MH370: Amateur hour at the Malaysian Remote Sensing Agency?

The Malaysian Remote Sensing Agency (MRSA) today released an annotated satellite image purporting to show a debris field in the Southern Indian Ocean, near the area where the plane is believed to have perished.

Unfortunately, using only the information contained by the image, it can easily be proven to be self-contradicory, and hence useless.

I’ve been collecting satellite imagery of possible debris sightings in a Google Earth file as they are shared with the press, using the coordinates displayed on the image to georeference them as accurately as possible.

The image released today by Malaysia superimposes three areas in high-resolution from breaks in the cloud in a mostly cloudy image, accompanied by their coordinates.

arsm-mh370
Click to enlarge

On the image, these three areas form a long and narrow obtuse triangle (which I’ve highlighted in orange). When I plotted their associated coordinates on Google Earth, it quickly became clear that they do not at all correspond to the same shape. The triangle on Google Earth is completely different.
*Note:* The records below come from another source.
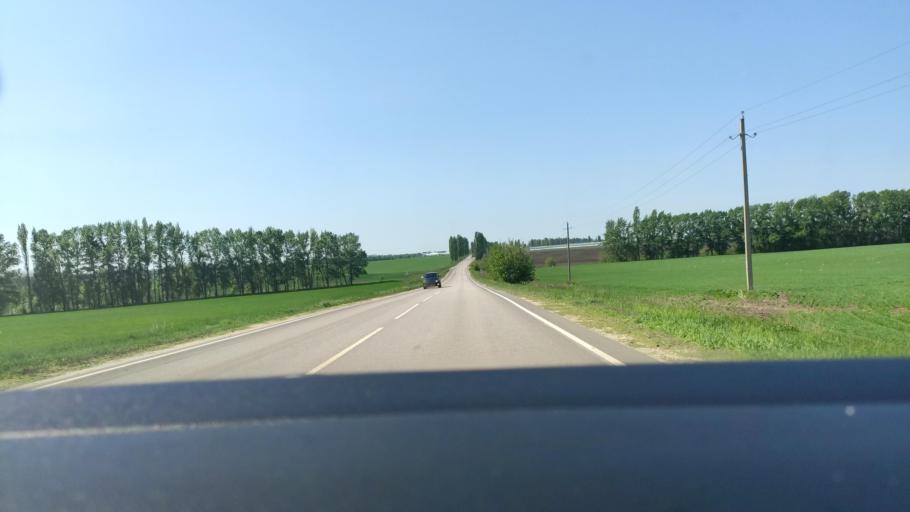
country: RU
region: Voronezj
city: Novaya Usman'
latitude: 51.5543
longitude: 39.3737
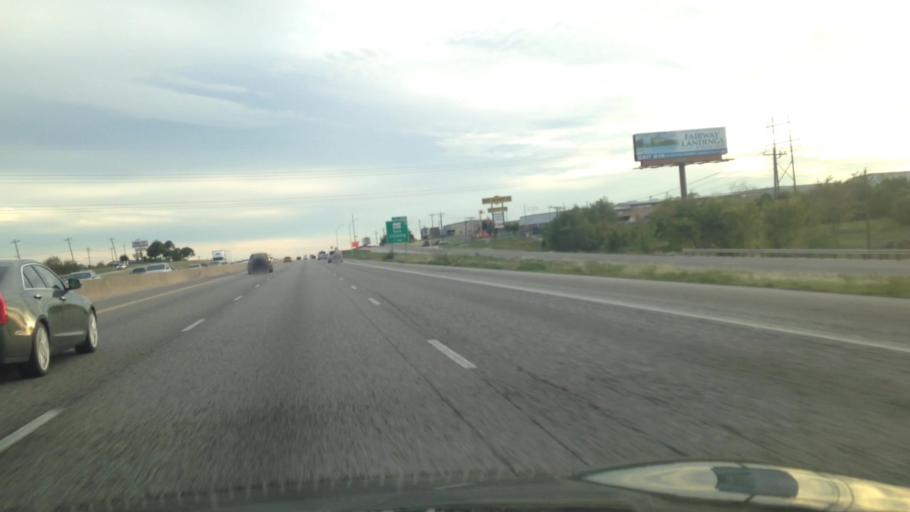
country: US
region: Texas
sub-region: Hays County
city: Buda
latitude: 30.0718
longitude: -97.8278
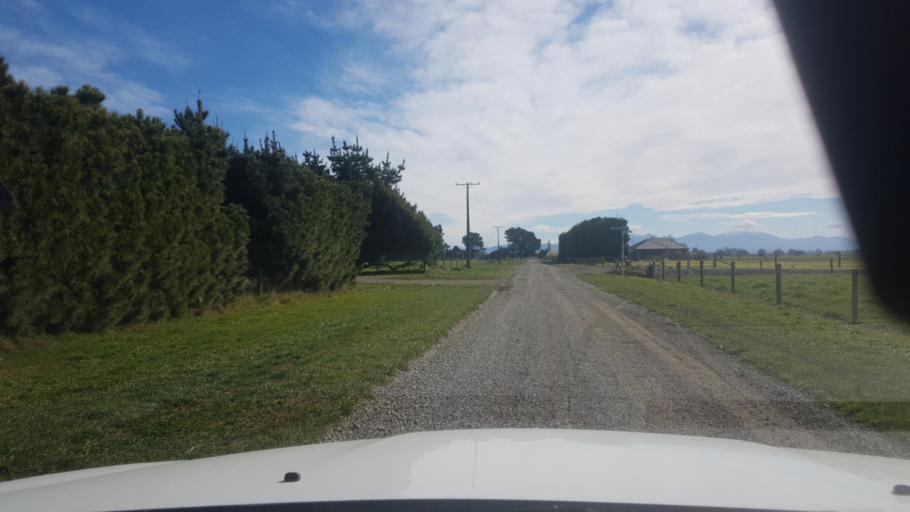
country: NZ
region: Canterbury
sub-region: Timaru District
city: Timaru
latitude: -44.2481
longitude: 171.3824
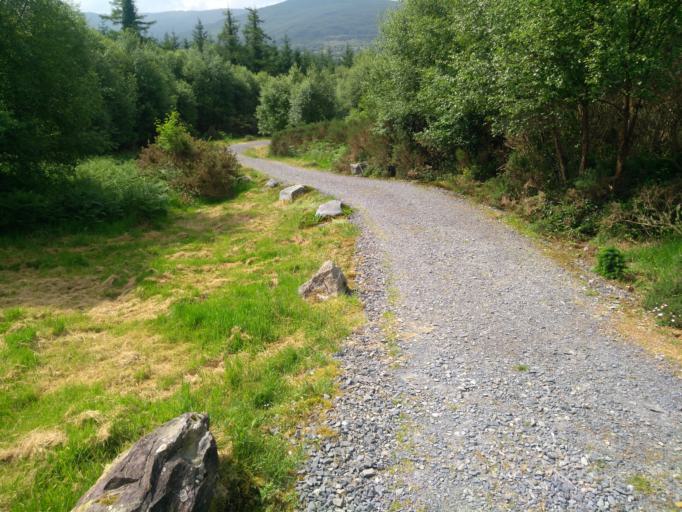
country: IE
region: Munster
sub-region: Ciarrai
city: Kenmare
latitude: 51.8311
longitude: -9.5133
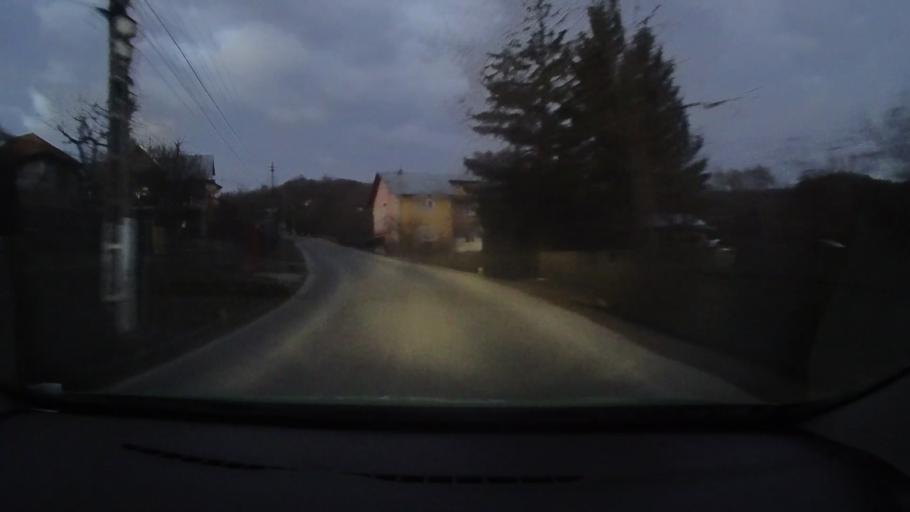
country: RO
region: Prahova
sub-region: Comuna Poiana Campina
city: Poiana Campina
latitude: 45.1251
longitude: 25.6773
A subsequent quick casual inspection of the coordinates in the image shows their arrangement to be geographically impossible. Here is the view in Google Earth of the same points, their coordinates accurately georeferenced.

arsm-mh370-ge
Click to enlarge

With their placement known to be wrong, I took a closer look at the high-resolution areas in the image and compared them to their adjacent smaller counterparts. The do not in fact seem to be related. The cloud layers bear no similarity.

This image is either a fabrication — a piece of fiction cynically concocted to feed the journalists and families of the victims — or it is an honest mistake by somebody who perhaps should step aside for the greater good of this recovery mission.
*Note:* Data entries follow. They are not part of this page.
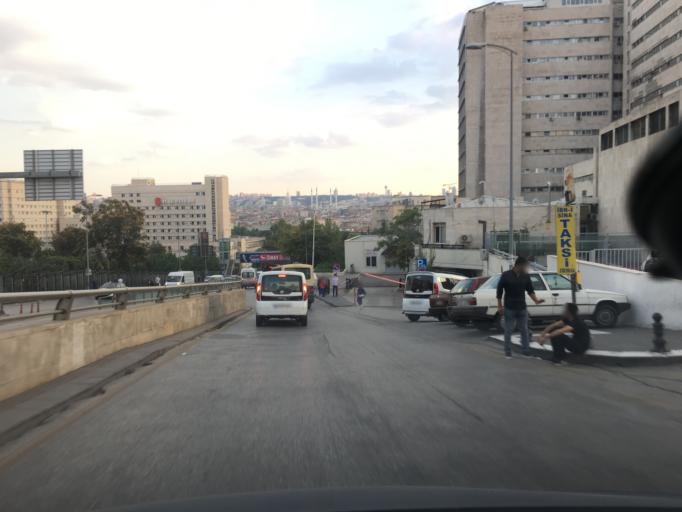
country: TR
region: Ankara
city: Ankara
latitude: 39.9329
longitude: 32.8597
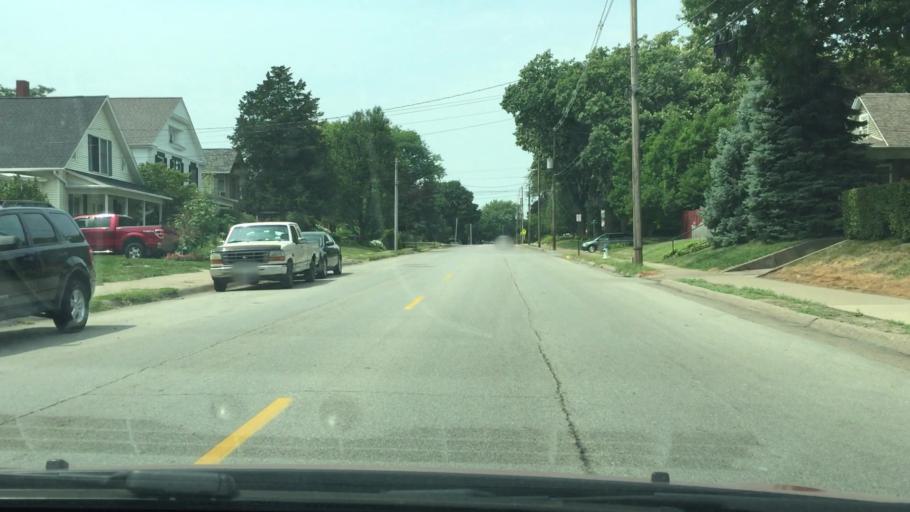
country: US
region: Iowa
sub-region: Muscatine County
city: Muscatine
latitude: 41.4366
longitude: -91.0554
13 thoughts on “MH370: Amateur hour at the Malaysian Remote Sensing Agency?”

  1. Very interesting observations Stefan. Let’s see what turns up when they start zooming in to find the black box. Apparently the signal will only be emitted for 30 days.
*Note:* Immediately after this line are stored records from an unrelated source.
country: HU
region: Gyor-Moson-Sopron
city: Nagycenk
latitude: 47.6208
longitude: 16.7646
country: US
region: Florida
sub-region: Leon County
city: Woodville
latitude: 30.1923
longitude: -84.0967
  2. To me, it looks as if they flipped the image, making South at the top, and at a slight angle. Could that be a possibility?

    1. No amount of flipping and rotation would change the shape of the triangle. The distances between the points are not the same, nor are the angles.

  3. Agree to your conclusion on the wrong coordinates 100%, i got the same results. One more part in the collection of total wrong information about flight MH370… more to come???

  4. I couldn’t quite believe it – this image is all over every news service – so had to check the coordinates as well, with the same conclusion.

  5. Those 3 satellite images were released to the public back on March 23, 2014. Remember it was the third set of images released a few days after the first two on March 16 and March 18. A casual inspection of the south latitude values clearly showed me that point #3 had to be further north than the other two since 44-40-10 is smaller than either 44-41-24 or 44-41-38, thus point #3 was closer to the equator. I emailed CNN about that discrepency the same day but never heard back from them. They continued to show the images incorrectly for several more days, until the next search area to the southwest published on March 24 was eventually given up on.

  6. Stephan, I don’t mean to quibble, but shouldn’t your point #3 be plotted just a bit below the unlabled 44-40 S latitude line?

    1. Good point — but what you see is an optical illusion. Google Earth’s coordinate lines straddle the ocean floor, while the points of interest are at sea level. I took that screenshot from the top right edge of the screen with North up, so the points look more northerly than they are. Try it yourself in Google Earth and you will see that you can create a parallax effect by moving your point of view. It’s a bit unfortunate but the KMZ file is completely accurate.

      1. I’d think Google Earth would project the geodetic graticule onto a sea level surface. But I take your word for it. Unfortunately my public library here in Fort Myers does not see fit to buy Google Earth or even put an academic version on their system! I need a new laptop!!

        BTW here’s the RAAF brochure I alluded to before:

        https://www.airforce.gov.au/docs/JORN_FAQS.pdf

        1. I did just check again. But do check yourself when you get access.

          1. So the reasoning for lat & lon being projected down to a varying depth of ocean is what? I’m also trying to visualize the effect. I suppose if the viewing point (perspective point) is directly over a location, it makes no difference, but when it is off considerably, say to the south, yeh I can see how the latitude lines would move north, that is, if projected up to the sea level surface, the lines would shift slightly southward. Interesting. Is this done for oceanographic mapping purposes? I still have trouble with the variation of ocean depth and it’s effect upon the position of the latitude lines. Hmmm …

  7. I thought more about how Google places the geodetic graticule onto the sea bottom surfaces. Does that mean they also do it in reverse for high terrain surfaces as well? I used to be a geodesist for a U.S. national mapping agency, now retired. I assure you back then we carefully positioned the graticule onto an ellipsoid or geodetic datum that approximated a mean sea level surface.

    I know this is not the correct forum for any discussion of JORN, but here’s another URL I found in one of my emails to some associates. This shortened renamed brochure (down to 6 pages from 9) is quite similar to the previous one, but it apparently was edited and released only 2 days later on June 14, 2011.